Ответьте по отрывку об интервью из фильма «Шоа»:
(a) Сколько часов идёт фильм «Шоа»?
(b) Какой размер помещения называет Бомба?
(c) Какой город Бомба называет родным?

--- ВЫБРАННЫЙ ОТРЫВОК ---

Cтудентка: Представить только: евреев тысячами гонят в газовые камеры, где они медленно умирают от удушья среди ужасных криков, а еврейские музыканты, которые точно знают, что потом то же самое сделают с ними самими, не предпринимают никаких попыток сопротивления или бегства, а продолжают весело играть на своих инструментах, будто это их долг, развлекать убийц, принадлежащих к двум любящим музыку нациям!
Ф. Брукнер: В своём фильме «Шоа», который идёт 9 часов, Клод Ланцман берёт интервью у Абрахама Бомбы, парикмахера из Треблинки. Вот отрывок из их беседы.
Ланцман: А газовaя камерa?
Бомба: Она была невелика, это было помещение размером примерно 4 х 4 м. Тем не менее, туда запихивали женщин… Вдруг появлялся капо: «Парикмахеры, вы должны вести себя так, чтобы все женщины, которые сюда входят, верили, что им только подстригут волосы, а потом они примут душ и снова выйдут». Но мы уже знали, что из этого места живыми не выходят.
Ланцман: Там были зеркала?
Бомба: Нет, ни одного зеркала. Скамейки, никаких стульев, только скамейки и 16-17 парикмахеров. Но их было так много.
Ланцман: Сколько женщин вы должны были постричь за один прогон?
Бомба: За один прогон? Примерно 60-70 женщин… Немцы приказывали нам на несколько минут, примерно на пять минут, покинуть газовую камеру. Потом они пускали газ и убивали их.
Ланцман: Что вы ощутили в первый раз, когда увидели голых женщин с детьми, что вы почувствовали?
Бомба: Там было невозможно что-либо чувствовать или ощущать… Когда я работал парикмахером в газовой камере, прибыл состав с женщинами из моего родного города Ченстохова… С некоторыми мы были близкими друзьями. Когда они меня увидели, они стали меня обнимать: «Абе, что ты здесь делаешь? Что с нами будет?» Что я мог им сказать? Один из моих друзей, который был со мной там, тоже хороший парикмахер из нашего города, когда увидел, что его жену и сестру ведут в газовую камеру, попытался заговорить с ними, но ни той, ни другой он не мог сказать, что это последний миг их жизни, так как за ним стояли нацисты, эсэсовцы, и он хорошо знал, что разделит судьбу этих двух женщин, если скажет хоть слово[644].
Cтудент: Значит, в газовой камере 4 х 4 находились 60-70 женщин, 16-17 парикмахеров плюс скамейки: ни узковато ли было помещение?

--- СОХРАНЁННЫЕ ДАННЫЕ ---

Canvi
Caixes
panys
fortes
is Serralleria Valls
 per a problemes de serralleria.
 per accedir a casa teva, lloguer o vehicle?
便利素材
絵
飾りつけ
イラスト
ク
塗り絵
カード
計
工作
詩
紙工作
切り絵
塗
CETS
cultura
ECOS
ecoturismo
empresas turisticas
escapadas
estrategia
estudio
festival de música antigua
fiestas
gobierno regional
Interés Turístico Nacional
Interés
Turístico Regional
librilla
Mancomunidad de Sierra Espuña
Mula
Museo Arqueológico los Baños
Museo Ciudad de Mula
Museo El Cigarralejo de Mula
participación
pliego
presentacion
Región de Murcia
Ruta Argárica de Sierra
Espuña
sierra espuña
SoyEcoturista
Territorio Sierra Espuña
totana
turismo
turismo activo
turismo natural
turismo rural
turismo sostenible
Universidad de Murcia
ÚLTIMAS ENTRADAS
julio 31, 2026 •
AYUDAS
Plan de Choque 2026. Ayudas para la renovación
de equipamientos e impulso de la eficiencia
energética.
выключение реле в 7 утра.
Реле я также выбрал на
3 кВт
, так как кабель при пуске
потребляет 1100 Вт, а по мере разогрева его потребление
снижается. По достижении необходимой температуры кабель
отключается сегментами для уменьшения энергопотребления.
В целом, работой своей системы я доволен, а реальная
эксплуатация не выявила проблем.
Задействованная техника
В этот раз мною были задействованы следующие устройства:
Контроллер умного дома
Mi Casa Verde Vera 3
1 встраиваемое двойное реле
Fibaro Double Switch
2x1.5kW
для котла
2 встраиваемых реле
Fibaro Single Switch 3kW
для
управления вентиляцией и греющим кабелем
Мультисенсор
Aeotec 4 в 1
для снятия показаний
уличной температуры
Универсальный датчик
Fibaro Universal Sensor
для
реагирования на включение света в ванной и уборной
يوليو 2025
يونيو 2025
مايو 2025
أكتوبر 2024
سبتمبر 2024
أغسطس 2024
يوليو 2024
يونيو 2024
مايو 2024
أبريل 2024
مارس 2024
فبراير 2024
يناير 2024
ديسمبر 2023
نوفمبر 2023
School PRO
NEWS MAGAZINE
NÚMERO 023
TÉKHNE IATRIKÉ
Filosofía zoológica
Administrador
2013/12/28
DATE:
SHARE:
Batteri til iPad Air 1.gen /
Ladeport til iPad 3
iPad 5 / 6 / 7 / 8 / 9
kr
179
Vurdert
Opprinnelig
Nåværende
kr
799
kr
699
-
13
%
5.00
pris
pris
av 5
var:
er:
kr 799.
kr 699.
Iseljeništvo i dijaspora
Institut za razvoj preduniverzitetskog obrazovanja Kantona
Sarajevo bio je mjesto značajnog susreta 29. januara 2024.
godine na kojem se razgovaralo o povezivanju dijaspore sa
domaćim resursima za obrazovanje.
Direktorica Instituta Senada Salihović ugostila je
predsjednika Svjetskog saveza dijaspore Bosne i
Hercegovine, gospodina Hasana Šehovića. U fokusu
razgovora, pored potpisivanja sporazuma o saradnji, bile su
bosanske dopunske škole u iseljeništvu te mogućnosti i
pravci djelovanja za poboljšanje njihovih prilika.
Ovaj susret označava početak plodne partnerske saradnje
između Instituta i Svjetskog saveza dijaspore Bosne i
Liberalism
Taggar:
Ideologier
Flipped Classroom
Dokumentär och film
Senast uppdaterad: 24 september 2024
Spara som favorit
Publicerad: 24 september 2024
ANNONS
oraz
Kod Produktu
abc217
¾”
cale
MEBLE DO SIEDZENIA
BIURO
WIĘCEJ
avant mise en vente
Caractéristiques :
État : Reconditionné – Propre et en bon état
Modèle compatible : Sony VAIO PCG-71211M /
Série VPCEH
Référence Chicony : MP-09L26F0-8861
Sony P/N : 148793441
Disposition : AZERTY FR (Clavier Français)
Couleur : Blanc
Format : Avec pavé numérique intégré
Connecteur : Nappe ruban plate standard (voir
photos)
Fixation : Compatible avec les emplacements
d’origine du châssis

---

**ОТВЕТ К ЗАДАНИЮ**
(a) 9 часов.
(b) Примерно 4 х 4 м.
(c) Ченстохов.